The Quiet Cost of Outsourcing Our Inner Knowing

Is it possible that relying on external data is slowly disconnecting us from our inner knowing and increasing our base-level anxiety in the process?

 

We used to rely mostly on:

long-term memory (ie remembering phone numbers)

spatial awareness (navigation)

circadian awareness (sleep and energy cycles)

social and emotional attunement (read a room)

interoception — the body’s internal signals of thirst, hunger, fatigue and stress

Now we have:

app to track calories

wearable to feedback sleep

likes and comments to confirm we belong

body scales to check our body is “on track”

External tools can be helpful when they help us support better habits.

 

Human physiology relies on feedback loops between brain, body and environment. 

A simplified example: glucose drops, your body produces hunger, your brain adjusts behaviour — you eat. 

A dance between intellect and felt senses.

 

The devices have introduced another step: you feel hunger, but you check your calories tracking app first and then decide whether to eat.

On one hand, it can make us pause to check if it’s real hunger or emotional eating.

But our bodies are complex, and there are many reasons we may need more food. 

And that’s what the external data cannot tell you.

It often cannot tell you why

 

Why you are tired

Perhaps you are fighting a virus.

Or you have a small child.

 

Why is your weight fluctuating.

Perhaps you are retaining water, experiencing hormonal fluctuations, or digesting slower than usual.

 

Why are you hungrier today.

Your cravings can sometimes reflect underlying needs — energy, stress, or occasionally nutrients.

 

Technology has a place and has a lot of benefits.
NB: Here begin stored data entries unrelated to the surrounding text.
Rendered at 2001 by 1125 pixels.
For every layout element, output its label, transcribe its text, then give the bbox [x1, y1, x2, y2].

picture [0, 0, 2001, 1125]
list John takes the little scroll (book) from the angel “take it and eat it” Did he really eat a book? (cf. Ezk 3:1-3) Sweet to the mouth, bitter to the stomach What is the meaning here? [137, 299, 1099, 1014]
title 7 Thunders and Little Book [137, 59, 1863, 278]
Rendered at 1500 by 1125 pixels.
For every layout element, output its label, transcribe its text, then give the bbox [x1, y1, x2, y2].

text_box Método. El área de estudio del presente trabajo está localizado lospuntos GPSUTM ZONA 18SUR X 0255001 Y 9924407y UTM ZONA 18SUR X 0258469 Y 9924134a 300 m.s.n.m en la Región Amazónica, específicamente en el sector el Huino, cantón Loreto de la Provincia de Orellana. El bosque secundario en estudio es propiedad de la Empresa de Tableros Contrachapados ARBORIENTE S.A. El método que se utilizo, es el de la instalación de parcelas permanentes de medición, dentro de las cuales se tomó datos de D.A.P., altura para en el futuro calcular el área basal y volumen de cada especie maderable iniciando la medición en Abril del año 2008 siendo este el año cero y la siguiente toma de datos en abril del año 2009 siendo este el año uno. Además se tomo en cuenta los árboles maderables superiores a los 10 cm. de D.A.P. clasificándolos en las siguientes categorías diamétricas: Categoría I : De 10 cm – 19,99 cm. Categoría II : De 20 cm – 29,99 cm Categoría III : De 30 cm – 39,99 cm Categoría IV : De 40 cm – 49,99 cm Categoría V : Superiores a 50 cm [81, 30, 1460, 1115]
Maybe we need to pause and ask why we are tracking certain metrics — what are the benefits and the downsides?

 

If tracking your weight helps you make better food choices, it sounds beneficial. 

If it triggers anxiety because the daily number feels like success or failure, then maybe that’s where we pause.

Does it help?

And maybe that’s where trusting the data more than internal felt sensations might become a slippery slope.

Whether, by “outsourcing” our internal cues, we quietly allow self-doubt to creep in.

 

Especially when external data doesn’t match our internal sensations.

Having an internal sense of trust, self-trust, is key in decision making and emotional regulation.

 

Do we slowly erode the trust in our inner knowing?
Shift our sense of agency?
Increase, even slightly, our baseline anxiety?

Research exists, but conclusions are mixed.

Maybe it’s not an “either/or” but an “as well as.

External tools can increase awareness — but they work best when they support, rather than replace, our internal signals.

 

Our bodies cannot be reduced to a few numbers.

Embodiment is partly about remembering the body’s intelligence — and deciding when external data supports it rather than overrides it.

Being intentional can help navigate the dance between ancient biology and modern technology.

 

So keep your sense of agency.

Keep listening to your intuition.

Use data wisely — not blindly.

In the process you may find more calm and a deeper sense of safety.